### Stored data:
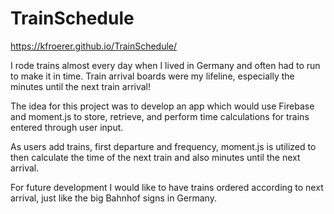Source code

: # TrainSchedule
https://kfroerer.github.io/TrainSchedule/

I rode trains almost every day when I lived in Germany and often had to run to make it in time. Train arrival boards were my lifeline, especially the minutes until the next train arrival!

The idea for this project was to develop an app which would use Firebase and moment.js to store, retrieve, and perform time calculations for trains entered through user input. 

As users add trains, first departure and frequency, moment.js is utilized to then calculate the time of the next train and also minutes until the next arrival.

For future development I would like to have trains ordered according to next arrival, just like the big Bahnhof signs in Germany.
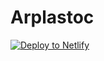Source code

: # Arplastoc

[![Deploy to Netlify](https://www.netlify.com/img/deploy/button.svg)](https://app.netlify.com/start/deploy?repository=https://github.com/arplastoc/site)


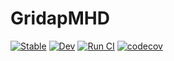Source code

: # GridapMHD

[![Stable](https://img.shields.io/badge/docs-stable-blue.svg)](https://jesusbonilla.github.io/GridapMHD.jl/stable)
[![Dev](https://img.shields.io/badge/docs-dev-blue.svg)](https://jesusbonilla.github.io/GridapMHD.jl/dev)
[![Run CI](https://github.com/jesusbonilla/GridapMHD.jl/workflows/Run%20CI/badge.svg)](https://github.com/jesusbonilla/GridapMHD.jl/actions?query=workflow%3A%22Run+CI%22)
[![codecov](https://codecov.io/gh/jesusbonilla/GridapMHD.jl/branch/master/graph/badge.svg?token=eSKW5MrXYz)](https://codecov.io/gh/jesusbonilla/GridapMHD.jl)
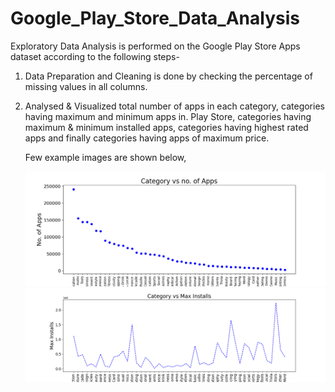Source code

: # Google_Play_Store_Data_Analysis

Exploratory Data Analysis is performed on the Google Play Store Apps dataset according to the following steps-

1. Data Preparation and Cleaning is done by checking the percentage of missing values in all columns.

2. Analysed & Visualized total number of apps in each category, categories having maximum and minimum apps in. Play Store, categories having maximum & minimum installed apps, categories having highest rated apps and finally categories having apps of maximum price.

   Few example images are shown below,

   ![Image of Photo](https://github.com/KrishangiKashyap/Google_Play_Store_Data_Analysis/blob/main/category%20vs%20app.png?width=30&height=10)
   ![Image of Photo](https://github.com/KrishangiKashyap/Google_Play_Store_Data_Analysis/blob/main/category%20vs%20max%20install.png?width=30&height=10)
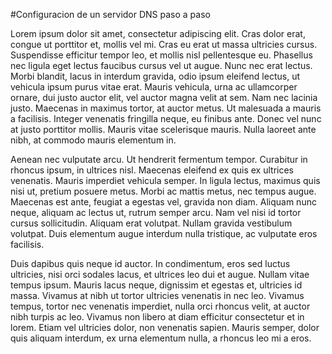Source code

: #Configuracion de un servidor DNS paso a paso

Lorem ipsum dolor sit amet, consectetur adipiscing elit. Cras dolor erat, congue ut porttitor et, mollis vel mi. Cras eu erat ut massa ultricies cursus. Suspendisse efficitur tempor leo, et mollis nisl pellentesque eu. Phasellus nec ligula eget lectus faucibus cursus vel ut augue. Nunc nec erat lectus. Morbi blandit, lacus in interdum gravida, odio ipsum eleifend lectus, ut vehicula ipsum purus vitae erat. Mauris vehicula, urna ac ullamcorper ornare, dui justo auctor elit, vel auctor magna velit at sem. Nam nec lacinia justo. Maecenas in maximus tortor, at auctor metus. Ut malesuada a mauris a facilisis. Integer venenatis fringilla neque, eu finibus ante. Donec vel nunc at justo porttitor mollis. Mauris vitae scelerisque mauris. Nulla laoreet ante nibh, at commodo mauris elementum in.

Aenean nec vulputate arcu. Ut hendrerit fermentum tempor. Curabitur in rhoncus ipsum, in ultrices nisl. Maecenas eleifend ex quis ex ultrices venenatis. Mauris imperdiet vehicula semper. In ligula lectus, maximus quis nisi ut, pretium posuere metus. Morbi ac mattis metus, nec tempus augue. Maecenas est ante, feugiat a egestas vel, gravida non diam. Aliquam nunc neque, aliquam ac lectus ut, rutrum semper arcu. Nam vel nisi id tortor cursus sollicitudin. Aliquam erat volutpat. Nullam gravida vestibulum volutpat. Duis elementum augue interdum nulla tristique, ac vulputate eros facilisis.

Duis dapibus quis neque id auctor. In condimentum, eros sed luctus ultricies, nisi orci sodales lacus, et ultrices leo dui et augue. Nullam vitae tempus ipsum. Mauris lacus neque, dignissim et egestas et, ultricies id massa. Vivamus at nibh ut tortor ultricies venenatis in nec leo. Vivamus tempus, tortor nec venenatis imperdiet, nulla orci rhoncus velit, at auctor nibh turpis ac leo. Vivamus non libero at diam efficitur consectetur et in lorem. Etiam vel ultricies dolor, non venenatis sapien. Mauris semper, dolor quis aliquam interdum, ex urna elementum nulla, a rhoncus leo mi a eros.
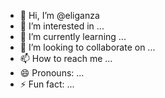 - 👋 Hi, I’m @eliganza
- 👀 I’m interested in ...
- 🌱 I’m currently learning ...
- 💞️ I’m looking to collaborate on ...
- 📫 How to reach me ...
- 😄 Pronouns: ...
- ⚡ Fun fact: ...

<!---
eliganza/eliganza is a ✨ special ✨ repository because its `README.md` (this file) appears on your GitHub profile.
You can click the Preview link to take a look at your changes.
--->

### About this task:
Starting at the line with "- 📫 How to reach me ...", restate each line through the end of the records, both ends included, and stop there.

### Final answer:
- 📫 How to reach me ...
- 😄 Pronouns: ...
- ⚡ Fun fact: ...

<!---
eliganza/eliganza is a ✨ special ✨ repository because its `README.md` (this file) appears on your GitHub profile.
You can click the Preview link to take a look at your changes.
--->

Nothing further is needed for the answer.